The payout sets a U.S. record for the “rails-to-trails” program, but not the kind it was shooting for. When the program was established in 1983 by Congress, it was supposed to be a free or very low cost way of converting abandoned rail corridors for use as public trails.
The problem that’s cropped up is that most rail lines run across somebody else’s property (typically all the railroad has is an easement, or a right to use the property). When the use of an easement changes — going from a railroad to a trail — it’s as if a new easement has been created. So landowners increasingly are making the government pay for these new trail rights.
The average payout per homeowner along Lake Washington is an eye-watering $415,000. The payouts range from $10,000 to more than $1 million, just to change a rail bed to a trail bed.
The government contends this is private-property rights gone haywire. These landowners have always had trains running through their yards, so if anything, a trail is a more benign use. But it keeps losing in court. It’s the federal government that’s paying this settlement, not King County or the Port, because it authorized the change in use from rail to trail.
One of the property owners, Buzz Dana, has lived on Ripley Lane in Renton for 44 years. He said landowners realize the settlement may be seen as too rich, but they were trying to get the government to stop acting like it could do whatever it pleased.
“It’s not their land, and they made this assumption that this stuff is coming through, come hell or high water,” Dana said. “They tend to do what they want without asking anyone.”
Matt Cohen, a lawyer for Stoel Rives in Seattle who helped King County broker the original deal with BNSF Railway, said public officials were aware there could be private-property issues along the line. But the railroad deeds go back to the late 1800s and are often obscure.
“They couldn’t have had any idea of the magnitude of these claims,” Cohen said.
The lawyer who won the case, Stewart, of Kansas City law firm Baker Sterchi, disagrees. He said he has a perfect 26-0 record in rails-to-trails cases around the country because the law is clear and has been since the 1990s.
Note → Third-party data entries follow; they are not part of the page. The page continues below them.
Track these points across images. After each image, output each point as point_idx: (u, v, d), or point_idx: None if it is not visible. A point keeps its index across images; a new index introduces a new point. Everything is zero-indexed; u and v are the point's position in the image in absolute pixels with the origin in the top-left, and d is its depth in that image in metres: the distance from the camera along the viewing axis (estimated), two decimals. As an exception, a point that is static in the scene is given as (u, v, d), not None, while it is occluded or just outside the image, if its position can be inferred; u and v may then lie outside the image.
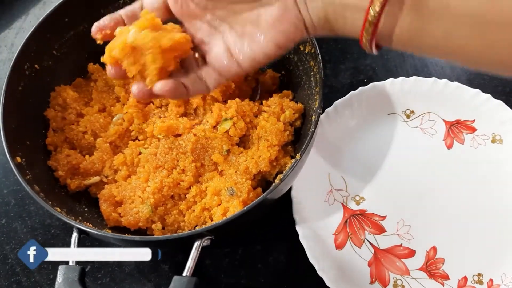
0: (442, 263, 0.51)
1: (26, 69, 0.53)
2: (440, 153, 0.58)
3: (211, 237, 0.44)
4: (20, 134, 0.50)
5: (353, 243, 0.53)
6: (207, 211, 0.51)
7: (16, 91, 0.52)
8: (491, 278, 0.50)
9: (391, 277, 0.51)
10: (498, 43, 0.28)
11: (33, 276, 0.54)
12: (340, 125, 0.59)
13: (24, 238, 0.57)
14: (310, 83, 0.53)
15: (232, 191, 0.49)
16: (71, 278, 0.41)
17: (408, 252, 0.52)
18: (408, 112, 0.61)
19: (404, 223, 0.54)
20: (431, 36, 0.30)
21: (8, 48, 0.74)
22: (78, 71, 0.60)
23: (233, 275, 0.53)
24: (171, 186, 0.51)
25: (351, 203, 0.56)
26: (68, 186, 0.53)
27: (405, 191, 0.56)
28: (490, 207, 0.54)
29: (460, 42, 0.29)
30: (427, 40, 0.31)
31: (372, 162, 0.58)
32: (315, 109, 0.49)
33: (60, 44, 0.57)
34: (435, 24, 0.29)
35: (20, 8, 0.78)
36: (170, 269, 0.54)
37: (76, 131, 0.55)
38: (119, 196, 0.52)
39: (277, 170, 0.53)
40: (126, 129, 0.56)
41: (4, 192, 0.60)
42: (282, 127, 0.53)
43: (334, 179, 0.57)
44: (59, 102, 0.56)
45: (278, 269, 0.53)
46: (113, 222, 0.51)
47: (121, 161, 0.54)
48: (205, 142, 0.53)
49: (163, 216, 0.51)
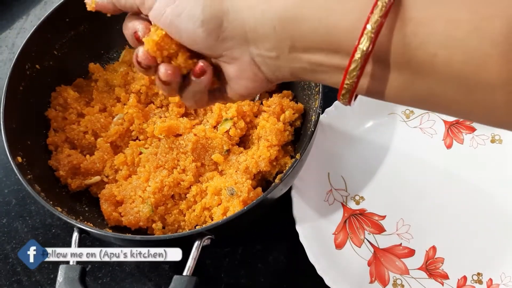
0: (441, 263, 0.51)
1: (27, 69, 0.53)
2: (439, 153, 0.58)
3: (211, 237, 0.44)
4: (21, 134, 0.51)
5: (352, 243, 0.53)
6: (207, 211, 0.51)
7: (17, 91, 0.52)
8: (491, 277, 0.50)
9: (390, 277, 0.51)
10: (486, 103, 0.26)
11: (33, 276, 0.54)
12: (340, 125, 0.60)
13: (25, 237, 0.57)
14: (310, 83, 0.53)
15: (232, 191, 0.49)
16: (71, 278, 0.41)
17: (407, 252, 0.52)
18: (408, 112, 0.61)
19: (403, 223, 0.54)
20: (417, 93, 0.28)
21: (9, 48, 0.74)
22: (78, 71, 0.60)
23: (233, 275, 0.53)
24: (171, 186, 0.51)
25: (350, 202, 0.56)
26: (69, 186, 0.53)
27: (405, 191, 0.56)
28: (490, 207, 0.54)
29: (446, 102, 0.28)
30: (413, 96, 0.29)
31: (371, 162, 0.58)
32: (315, 109, 0.50)
33: (61, 44, 0.57)
34: (420, 84, 0.27)
35: (21, 8, 0.78)
36: (171, 268, 0.54)
37: (77, 131, 0.55)
38: (120, 195, 0.52)
39: (277, 170, 0.53)
40: (127, 129, 0.56)
41: (5, 192, 0.61)
42: (282, 127, 0.53)
43: (334, 178, 0.58)
44: (60, 102, 0.56)
45: (278, 268, 0.53)
46: (113, 221, 0.51)
47: (121, 161, 0.54)
48: (205, 142, 0.54)
49: (164, 216, 0.51)
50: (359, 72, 0.28)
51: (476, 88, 0.26)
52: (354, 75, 0.28)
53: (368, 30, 0.26)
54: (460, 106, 0.28)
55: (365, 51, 0.26)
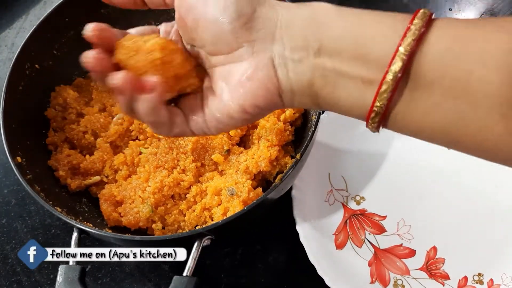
0: (442, 263, 0.51)
1: (26, 69, 0.53)
2: (440, 153, 0.57)
3: (211, 237, 0.44)
4: (20, 133, 0.50)
5: (353, 243, 0.53)
6: (208, 211, 0.51)
7: (16, 91, 0.52)
8: (492, 278, 0.50)
9: (391, 277, 0.51)
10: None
11: (33, 276, 0.54)
12: (340, 125, 0.59)
13: (25, 237, 0.57)
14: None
15: (232, 191, 0.49)
16: (71, 278, 0.41)
17: (408, 252, 0.52)
18: (409, 112, 0.61)
19: (404, 223, 0.54)
20: (445, 116, 0.26)
21: (9, 48, 0.74)
22: (78, 71, 0.60)
23: (233, 275, 0.53)
24: (171, 186, 0.51)
25: (351, 203, 0.56)
26: (69, 186, 0.53)
27: (406, 191, 0.56)
28: (491, 207, 0.54)
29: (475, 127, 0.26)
30: (440, 120, 0.27)
31: (372, 162, 0.58)
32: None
33: (60, 44, 0.57)
34: (450, 105, 0.26)
35: (20, 8, 0.78)
36: (170, 268, 0.54)
37: (76, 131, 0.55)
38: (120, 195, 0.52)
39: (278, 170, 0.53)
40: (127, 129, 0.56)
41: (5, 192, 0.60)
42: (282, 127, 0.53)
43: (334, 178, 0.57)
44: (59, 102, 0.56)
45: (278, 269, 0.53)
46: (113, 222, 0.51)
47: (121, 161, 0.54)
48: (205, 142, 0.53)
49: (164, 216, 0.51)
50: (391, 94, 0.26)
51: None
52: (384, 97, 0.27)
53: (400, 52, 0.25)
54: (491, 134, 0.26)
55: (397, 72, 0.26)
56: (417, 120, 0.27)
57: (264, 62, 0.30)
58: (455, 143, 0.28)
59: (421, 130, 0.28)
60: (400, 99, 0.27)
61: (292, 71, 0.29)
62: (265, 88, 0.30)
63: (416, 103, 0.27)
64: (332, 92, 0.29)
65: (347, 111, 0.30)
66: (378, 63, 0.26)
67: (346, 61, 0.28)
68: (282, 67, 0.29)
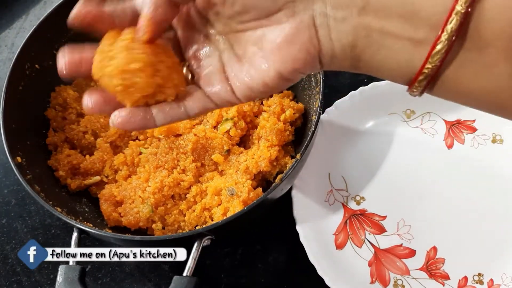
0: (442, 263, 0.51)
1: (26, 69, 0.53)
2: (440, 153, 0.58)
3: (212, 237, 0.44)
4: (20, 134, 0.50)
5: (353, 243, 0.53)
6: (208, 211, 0.51)
7: (16, 91, 0.52)
8: (492, 278, 0.50)
9: (391, 277, 0.51)
10: None
11: (33, 276, 0.54)
12: (340, 125, 0.59)
13: (25, 238, 0.57)
14: (311, 83, 0.53)
15: (232, 191, 0.49)
16: (71, 278, 0.41)
17: (408, 252, 0.52)
18: (409, 112, 0.61)
19: (404, 223, 0.54)
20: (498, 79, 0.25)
21: (9, 48, 0.74)
22: (78, 71, 0.60)
23: (233, 275, 0.53)
24: (171, 186, 0.51)
25: (351, 203, 0.56)
26: (69, 186, 0.53)
27: (406, 191, 0.56)
28: (491, 207, 0.54)
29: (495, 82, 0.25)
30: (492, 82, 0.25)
31: (372, 162, 0.58)
32: (316, 109, 0.49)
33: (60, 43, 0.57)
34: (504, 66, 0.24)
35: (20, 8, 0.78)
36: (170, 269, 0.54)
37: (76, 131, 0.55)
38: (120, 196, 0.52)
39: (278, 170, 0.53)
40: (127, 129, 0.56)
41: (5, 192, 0.60)
42: (282, 127, 0.53)
43: (334, 179, 0.57)
44: (59, 102, 0.56)
45: (278, 269, 0.53)
46: (113, 222, 0.51)
47: (121, 161, 0.54)
48: (205, 142, 0.53)
49: (164, 216, 0.51)
50: (444, 55, 0.25)
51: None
52: (437, 59, 0.25)
53: (457, 9, 0.24)
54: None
55: (454, 31, 0.24)
56: (465, 83, 0.26)
57: (305, 23, 0.27)
58: (501, 109, 0.26)
59: (468, 94, 0.26)
60: (453, 61, 0.25)
61: (334, 31, 0.27)
62: (306, 51, 0.28)
63: (468, 64, 0.25)
64: (375, 54, 0.27)
65: (390, 75, 0.28)
66: (430, 22, 0.25)
67: (393, 20, 0.26)
68: (324, 27, 0.27)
“The Port and King County knew what they were getting into, or should have,” Stewart said. “If they had been upfront with everyone — that there were major easement issues to be dealt with — they probably could have saved themselves a ton of money.”
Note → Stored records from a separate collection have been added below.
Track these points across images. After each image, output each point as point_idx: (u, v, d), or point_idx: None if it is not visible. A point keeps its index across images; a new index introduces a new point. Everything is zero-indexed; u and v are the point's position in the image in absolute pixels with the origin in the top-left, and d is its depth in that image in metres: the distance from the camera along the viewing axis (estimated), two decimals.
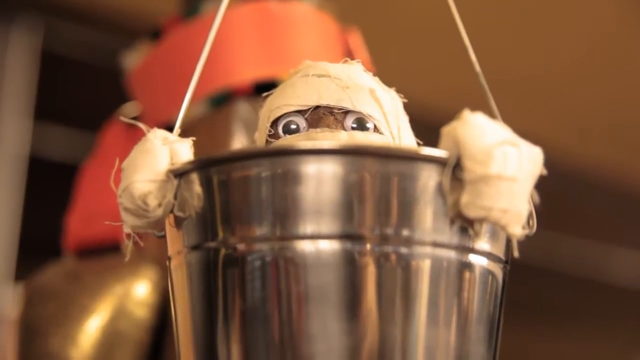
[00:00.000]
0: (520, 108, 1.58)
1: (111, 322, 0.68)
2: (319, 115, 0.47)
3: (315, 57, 0.73)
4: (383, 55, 0.82)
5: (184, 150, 0.44)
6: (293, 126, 0.47)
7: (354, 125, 0.47)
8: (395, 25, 1.77)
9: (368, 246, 0.41)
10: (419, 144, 0.49)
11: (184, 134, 0.47)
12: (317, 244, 0.41)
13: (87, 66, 1.74)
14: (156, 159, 0.43)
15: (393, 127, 0.48)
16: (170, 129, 0.47)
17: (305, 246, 0.41)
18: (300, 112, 0.47)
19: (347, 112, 0.47)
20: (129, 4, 1.67)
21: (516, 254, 0.43)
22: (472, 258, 0.43)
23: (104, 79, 1.28)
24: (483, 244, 0.43)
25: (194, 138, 0.45)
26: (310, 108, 0.47)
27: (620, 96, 2.07)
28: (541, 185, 0.43)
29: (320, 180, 0.41)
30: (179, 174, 0.43)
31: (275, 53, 0.72)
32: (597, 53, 1.96)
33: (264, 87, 0.50)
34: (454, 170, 0.41)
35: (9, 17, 1.65)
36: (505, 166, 0.41)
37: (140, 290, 0.69)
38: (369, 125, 0.47)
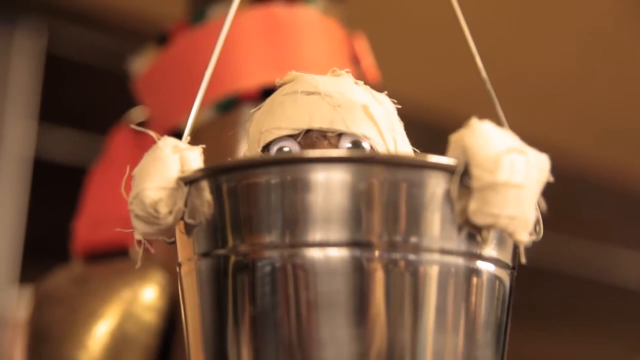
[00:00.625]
0: (523, 109, 1.59)
1: (119, 326, 0.68)
2: (312, 140, 0.46)
3: (322, 62, 0.73)
4: (388, 60, 0.82)
5: (194, 158, 0.44)
6: (286, 149, 0.47)
7: (350, 147, 0.46)
8: (401, 29, 1.77)
9: (376, 253, 0.41)
10: (415, 153, 0.49)
11: (191, 139, 0.47)
12: (326, 251, 0.41)
13: (91, 68, 1.74)
14: (167, 167, 0.43)
15: (389, 142, 0.47)
16: (178, 134, 0.47)
17: (315, 253, 0.41)
18: (292, 136, 0.46)
19: (341, 134, 0.46)
20: (133, 6, 1.67)
21: (523, 260, 0.43)
22: (480, 264, 0.43)
23: (108, 82, 1.28)
24: (490, 250, 0.43)
25: (204, 145, 0.46)
26: (302, 132, 0.46)
27: (625, 98, 2.07)
28: (545, 187, 0.44)
29: (329, 188, 0.41)
30: (190, 181, 0.43)
31: (282, 58, 0.72)
32: (600, 53, 1.96)
33: (270, 92, 0.50)
34: (462, 177, 0.41)
35: (14, 19, 1.66)
36: (513, 174, 0.41)
37: (148, 294, 0.69)
38: (365, 145, 0.46)
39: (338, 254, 0.41)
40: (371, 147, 0.47)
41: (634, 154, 2.23)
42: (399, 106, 0.49)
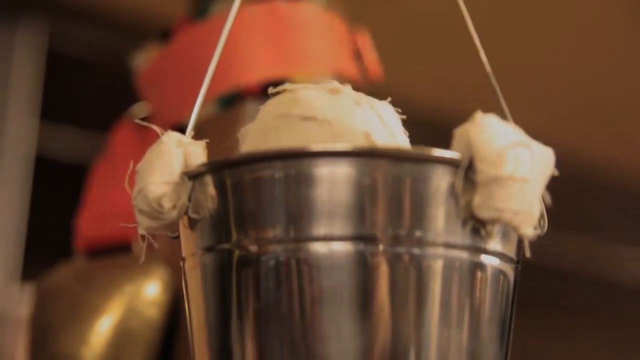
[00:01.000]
0: (524, 106, 1.59)
1: (122, 321, 0.68)
2: None
3: (324, 57, 0.73)
4: (391, 56, 0.82)
5: (198, 153, 0.44)
6: None
7: None
8: (403, 25, 1.77)
9: (380, 247, 0.41)
10: None
11: (194, 134, 0.47)
12: (330, 245, 0.41)
13: (93, 66, 1.75)
14: (170, 162, 0.44)
15: None
16: (180, 129, 0.47)
17: (319, 248, 0.41)
18: None
19: None
20: (134, 3, 1.68)
21: (528, 254, 0.43)
22: (484, 258, 0.43)
23: (110, 79, 1.29)
24: (495, 244, 0.43)
25: (207, 140, 0.46)
26: None
27: (628, 95, 2.07)
28: (549, 184, 0.44)
29: (333, 182, 0.41)
30: (193, 176, 0.43)
31: (285, 53, 0.72)
32: (602, 50, 1.96)
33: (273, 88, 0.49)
34: (466, 171, 0.41)
35: (15, 16, 1.66)
36: (517, 167, 0.41)
37: (151, 290, 0.69)
38: None
39: (342, 248, 0.41)
40: None
41: (636, 151, 2.23)
42: (404, 117, 0.47)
If nothing else, maybe we could have saved the $35 million fee the taxpayers are paying this lawyer.
As it is, the full 42-mile corridor has cost taxpayers $221 million to date — more than $5 million per mile. And no trail has been built yet. Plus the lawsuits are not over. Stewart said 50 more property owners along the line just filed. He also suggested if the government moves to run light rail on the easement portions of the line, that may constitute another new use (on the theory that passenger light rail with stations is different from a commercial railroad).
Cohen is also on the board of the national Rails-to-Trails Conservancy, a nonprofit dedicated to creating new trails. He said the settlement is troubling because of the price tag, but it doesn’t change that the public now has a national-caliber asset — the rights to a transportation corridor that would be impossible to get any other way.
“What’s the price you would put on the Burke-Gilman Trail today?” Cohen said. “It’s absolutely beloved. So even taking in the cost of this settlement, the Eastside corridor will still turn out to be a great deal for the public.”
That long view may turn out to be right. We often forget about the costs once we’re enjoying the benefits.
But in the years of public debate over what to do with this rail line, I don’t recall anyone in any official capacity even mentioning the ownership issues that just cost the taxpayers $140 million. When citizens did, they were dismissed as cranks or naysayers.
We need a much more transparent government than this. So at least we know what we’re getting ourselves into, before, as in this case, it’s too late.